Bunker Cities

Une enquête de Paul Moreira
Arte le 27 mars 2012 à 22h50

Imaginons que, demain, les plus aisés d’entre nous se retranchent dans des villages privés, derrière des enceintes sécurisées… De l’autre côté des murs, vivront les miséreux. Ghettos de riches. Ghettos de pauvres. La ville et la société à deux vitesses représentent sans doute le défi majeur du XXIème siècle.

Science fiction ? Non. Un peu partout sur la planète, ce nouveau mode de vie est déjà en train de surgir.

Dans les mégapoles des pays du Sud, une nouvelle classe moyenne voit ses revenus décoller. En Afrique, en Asie, en Amérique Latine, elle atteint des niveaux de vie comparables à ceux des européens. Mais ces îlots de prospérité n’existent qu’au milieu d’un océan de misère. Alors ils doivent se bunkeriser.

Au Brésil, tous les nouveaux projets urbains sont des condominios, des sortes de villes privées, avec leurs magasins, leurs services, leur police armée, encerclés d’une enceinte infranchissable qui les coupe des bidonvilles. Police privée dans les condominios et pouvoir parallèle des gangs dans les favelas. Car la privatisation de la ville s’accompagne d’un recul de la puissance publique. Deux univers séparés où l’Etat peine à intervenir.

C’est le cas aussi, de plus en plus souvent, en Europe. En France, à Toulouse, des dizaines de résidences sécurisées ont été construites tout près d’un ensemble HLM géant où la police ne met plus les pieds. Dans le quartier « social » du Mirail, la police de proximité a disparu. Elle est remplacée par des « médiateurs », jeunes habitants des cités, qui ramènent au calme les plus chahuteurs. Ceux qui pouvaient se le permettre ont déménagé et se sont installés dans les résidences privées.

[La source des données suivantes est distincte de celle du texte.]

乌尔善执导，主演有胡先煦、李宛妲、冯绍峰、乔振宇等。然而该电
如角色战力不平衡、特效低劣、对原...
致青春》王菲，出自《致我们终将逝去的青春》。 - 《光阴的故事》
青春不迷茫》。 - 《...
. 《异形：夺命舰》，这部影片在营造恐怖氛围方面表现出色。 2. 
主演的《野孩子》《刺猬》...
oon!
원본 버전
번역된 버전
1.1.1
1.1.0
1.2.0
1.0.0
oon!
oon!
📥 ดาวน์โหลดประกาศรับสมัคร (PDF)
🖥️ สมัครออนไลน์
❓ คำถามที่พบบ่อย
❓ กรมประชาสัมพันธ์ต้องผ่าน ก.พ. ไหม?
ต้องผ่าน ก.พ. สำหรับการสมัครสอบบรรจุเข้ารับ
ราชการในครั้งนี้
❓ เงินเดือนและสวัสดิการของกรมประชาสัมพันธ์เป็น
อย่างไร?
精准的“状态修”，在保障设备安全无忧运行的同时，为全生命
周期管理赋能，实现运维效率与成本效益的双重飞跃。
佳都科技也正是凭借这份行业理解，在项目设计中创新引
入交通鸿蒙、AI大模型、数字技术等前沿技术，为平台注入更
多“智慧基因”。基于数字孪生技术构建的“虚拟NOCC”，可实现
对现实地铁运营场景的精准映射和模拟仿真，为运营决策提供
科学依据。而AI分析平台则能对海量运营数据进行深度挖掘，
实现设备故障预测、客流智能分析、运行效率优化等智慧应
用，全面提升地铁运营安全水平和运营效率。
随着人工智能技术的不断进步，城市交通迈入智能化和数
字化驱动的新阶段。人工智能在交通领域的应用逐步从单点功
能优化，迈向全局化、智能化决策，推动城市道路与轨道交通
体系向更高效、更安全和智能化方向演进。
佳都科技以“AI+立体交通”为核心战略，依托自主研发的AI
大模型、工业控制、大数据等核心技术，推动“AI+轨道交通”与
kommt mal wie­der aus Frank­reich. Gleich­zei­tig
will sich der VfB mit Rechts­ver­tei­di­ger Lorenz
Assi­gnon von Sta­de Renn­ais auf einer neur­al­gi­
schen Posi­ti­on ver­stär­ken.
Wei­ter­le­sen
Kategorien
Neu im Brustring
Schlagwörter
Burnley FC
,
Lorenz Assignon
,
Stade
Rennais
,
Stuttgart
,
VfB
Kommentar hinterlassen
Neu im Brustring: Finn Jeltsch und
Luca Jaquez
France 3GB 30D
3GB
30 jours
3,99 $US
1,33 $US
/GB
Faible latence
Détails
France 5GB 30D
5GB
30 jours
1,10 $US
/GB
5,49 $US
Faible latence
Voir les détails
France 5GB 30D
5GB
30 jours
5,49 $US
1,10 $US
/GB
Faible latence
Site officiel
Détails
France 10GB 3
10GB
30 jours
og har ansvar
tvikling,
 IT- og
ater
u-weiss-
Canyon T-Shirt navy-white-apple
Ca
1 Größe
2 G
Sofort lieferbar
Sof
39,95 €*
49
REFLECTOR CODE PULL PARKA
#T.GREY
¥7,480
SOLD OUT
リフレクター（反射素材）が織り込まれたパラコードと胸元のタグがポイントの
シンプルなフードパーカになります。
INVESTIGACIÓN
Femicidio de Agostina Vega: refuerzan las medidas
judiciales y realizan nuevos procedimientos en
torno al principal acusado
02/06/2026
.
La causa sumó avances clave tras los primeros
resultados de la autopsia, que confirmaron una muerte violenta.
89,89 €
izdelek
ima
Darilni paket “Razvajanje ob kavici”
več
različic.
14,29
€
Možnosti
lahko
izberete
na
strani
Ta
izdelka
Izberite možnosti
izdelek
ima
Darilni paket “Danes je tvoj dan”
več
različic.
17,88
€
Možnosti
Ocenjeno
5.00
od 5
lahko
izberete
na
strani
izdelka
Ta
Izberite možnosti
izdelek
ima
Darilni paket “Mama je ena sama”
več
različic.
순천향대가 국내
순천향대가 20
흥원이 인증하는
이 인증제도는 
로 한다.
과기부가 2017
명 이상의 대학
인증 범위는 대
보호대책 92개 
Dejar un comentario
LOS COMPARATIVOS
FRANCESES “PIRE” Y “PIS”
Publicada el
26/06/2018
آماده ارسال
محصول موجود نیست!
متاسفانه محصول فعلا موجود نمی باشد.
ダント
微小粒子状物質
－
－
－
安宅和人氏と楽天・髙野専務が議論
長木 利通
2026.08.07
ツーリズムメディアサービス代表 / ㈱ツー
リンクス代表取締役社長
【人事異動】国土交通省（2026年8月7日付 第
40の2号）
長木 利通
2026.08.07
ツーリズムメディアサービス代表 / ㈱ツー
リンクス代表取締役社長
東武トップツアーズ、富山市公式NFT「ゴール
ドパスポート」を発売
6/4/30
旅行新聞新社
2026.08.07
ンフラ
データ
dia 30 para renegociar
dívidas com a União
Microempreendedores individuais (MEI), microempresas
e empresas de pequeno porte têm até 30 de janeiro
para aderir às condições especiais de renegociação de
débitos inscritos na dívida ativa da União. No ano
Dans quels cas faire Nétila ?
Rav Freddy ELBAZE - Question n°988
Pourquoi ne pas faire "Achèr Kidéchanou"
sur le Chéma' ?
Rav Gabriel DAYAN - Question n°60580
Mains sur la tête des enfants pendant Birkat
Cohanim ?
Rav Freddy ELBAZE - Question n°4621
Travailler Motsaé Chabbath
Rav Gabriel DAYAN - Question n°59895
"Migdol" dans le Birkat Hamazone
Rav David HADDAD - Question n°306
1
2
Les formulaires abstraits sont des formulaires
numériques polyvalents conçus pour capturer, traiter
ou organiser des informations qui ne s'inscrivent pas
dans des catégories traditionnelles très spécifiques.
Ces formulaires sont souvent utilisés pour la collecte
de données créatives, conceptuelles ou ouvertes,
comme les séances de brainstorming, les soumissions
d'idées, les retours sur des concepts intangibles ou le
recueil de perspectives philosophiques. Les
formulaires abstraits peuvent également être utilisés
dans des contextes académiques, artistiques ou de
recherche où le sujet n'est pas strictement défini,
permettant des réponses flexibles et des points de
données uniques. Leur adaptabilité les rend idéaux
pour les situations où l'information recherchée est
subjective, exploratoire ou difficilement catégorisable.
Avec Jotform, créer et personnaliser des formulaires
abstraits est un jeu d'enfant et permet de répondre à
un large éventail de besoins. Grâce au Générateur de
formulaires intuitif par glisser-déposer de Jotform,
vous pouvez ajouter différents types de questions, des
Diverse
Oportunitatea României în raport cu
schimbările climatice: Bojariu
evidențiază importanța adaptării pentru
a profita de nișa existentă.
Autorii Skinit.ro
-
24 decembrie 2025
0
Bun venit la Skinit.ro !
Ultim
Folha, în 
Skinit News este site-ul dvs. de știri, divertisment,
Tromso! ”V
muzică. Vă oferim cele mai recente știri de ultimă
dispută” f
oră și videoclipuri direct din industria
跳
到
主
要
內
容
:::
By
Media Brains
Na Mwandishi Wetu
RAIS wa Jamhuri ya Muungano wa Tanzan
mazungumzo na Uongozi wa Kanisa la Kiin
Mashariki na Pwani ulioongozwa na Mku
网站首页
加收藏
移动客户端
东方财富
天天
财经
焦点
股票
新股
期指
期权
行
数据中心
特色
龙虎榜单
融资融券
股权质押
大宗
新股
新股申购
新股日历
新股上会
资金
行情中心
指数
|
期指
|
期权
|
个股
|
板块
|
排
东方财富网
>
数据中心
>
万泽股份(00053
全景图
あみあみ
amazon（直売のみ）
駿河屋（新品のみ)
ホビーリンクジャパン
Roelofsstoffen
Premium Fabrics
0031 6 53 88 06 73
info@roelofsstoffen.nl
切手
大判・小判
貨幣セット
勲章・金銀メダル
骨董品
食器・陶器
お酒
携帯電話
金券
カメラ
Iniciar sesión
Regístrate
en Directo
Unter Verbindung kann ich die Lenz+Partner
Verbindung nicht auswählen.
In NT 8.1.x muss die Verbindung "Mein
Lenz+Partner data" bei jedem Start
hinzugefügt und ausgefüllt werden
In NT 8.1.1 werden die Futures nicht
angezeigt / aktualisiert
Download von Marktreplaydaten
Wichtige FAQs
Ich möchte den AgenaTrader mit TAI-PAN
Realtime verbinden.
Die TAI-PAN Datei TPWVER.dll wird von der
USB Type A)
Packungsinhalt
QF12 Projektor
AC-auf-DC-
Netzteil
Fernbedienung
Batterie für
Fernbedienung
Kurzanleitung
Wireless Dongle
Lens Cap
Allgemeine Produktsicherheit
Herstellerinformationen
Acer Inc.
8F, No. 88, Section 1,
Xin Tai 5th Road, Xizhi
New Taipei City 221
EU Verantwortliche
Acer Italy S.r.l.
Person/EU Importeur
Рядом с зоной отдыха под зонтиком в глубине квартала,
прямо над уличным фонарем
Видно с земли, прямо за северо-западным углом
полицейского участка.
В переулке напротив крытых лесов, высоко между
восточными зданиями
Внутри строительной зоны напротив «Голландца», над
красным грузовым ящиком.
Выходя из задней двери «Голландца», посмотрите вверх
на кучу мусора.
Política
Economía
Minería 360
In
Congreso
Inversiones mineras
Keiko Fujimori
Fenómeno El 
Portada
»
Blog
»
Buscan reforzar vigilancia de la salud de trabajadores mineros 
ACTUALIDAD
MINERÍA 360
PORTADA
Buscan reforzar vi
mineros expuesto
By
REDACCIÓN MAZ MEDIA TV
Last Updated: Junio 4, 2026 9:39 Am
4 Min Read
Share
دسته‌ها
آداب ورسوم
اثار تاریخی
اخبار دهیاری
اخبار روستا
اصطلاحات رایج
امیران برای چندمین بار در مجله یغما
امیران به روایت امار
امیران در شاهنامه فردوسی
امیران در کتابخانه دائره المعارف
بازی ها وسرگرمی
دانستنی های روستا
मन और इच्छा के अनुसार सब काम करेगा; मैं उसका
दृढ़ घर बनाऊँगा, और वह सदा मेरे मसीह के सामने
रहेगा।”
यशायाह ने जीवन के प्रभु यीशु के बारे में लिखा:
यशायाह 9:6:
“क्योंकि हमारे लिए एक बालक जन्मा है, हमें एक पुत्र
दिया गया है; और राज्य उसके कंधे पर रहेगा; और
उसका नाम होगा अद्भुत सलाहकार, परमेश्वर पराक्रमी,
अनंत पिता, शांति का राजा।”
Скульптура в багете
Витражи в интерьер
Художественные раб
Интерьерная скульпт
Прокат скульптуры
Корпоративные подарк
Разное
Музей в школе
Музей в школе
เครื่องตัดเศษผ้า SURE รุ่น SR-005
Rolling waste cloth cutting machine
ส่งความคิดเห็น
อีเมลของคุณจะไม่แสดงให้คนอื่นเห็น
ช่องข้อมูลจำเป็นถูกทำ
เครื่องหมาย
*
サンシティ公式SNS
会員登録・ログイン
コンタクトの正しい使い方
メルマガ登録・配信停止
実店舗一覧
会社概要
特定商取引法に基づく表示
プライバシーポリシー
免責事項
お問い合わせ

Les murs sont le symptôme d’un conflit. Ils peuvent aussi devenir des armes dans les nouvelles guerres urbaines. Un ersatz de paix en béton armé. Ainsi à Bagdad, les Américains ont encerclé des dizaines de quartiers par des barrières de béton. Des centaines de milliers d’Irakiens vivent désormais dans des prisons à ciel ouvert. Officiellement, l’armée américaine a affirmé qu’elle souhaitait offrir aux irakiens le concept de « gated comunities ».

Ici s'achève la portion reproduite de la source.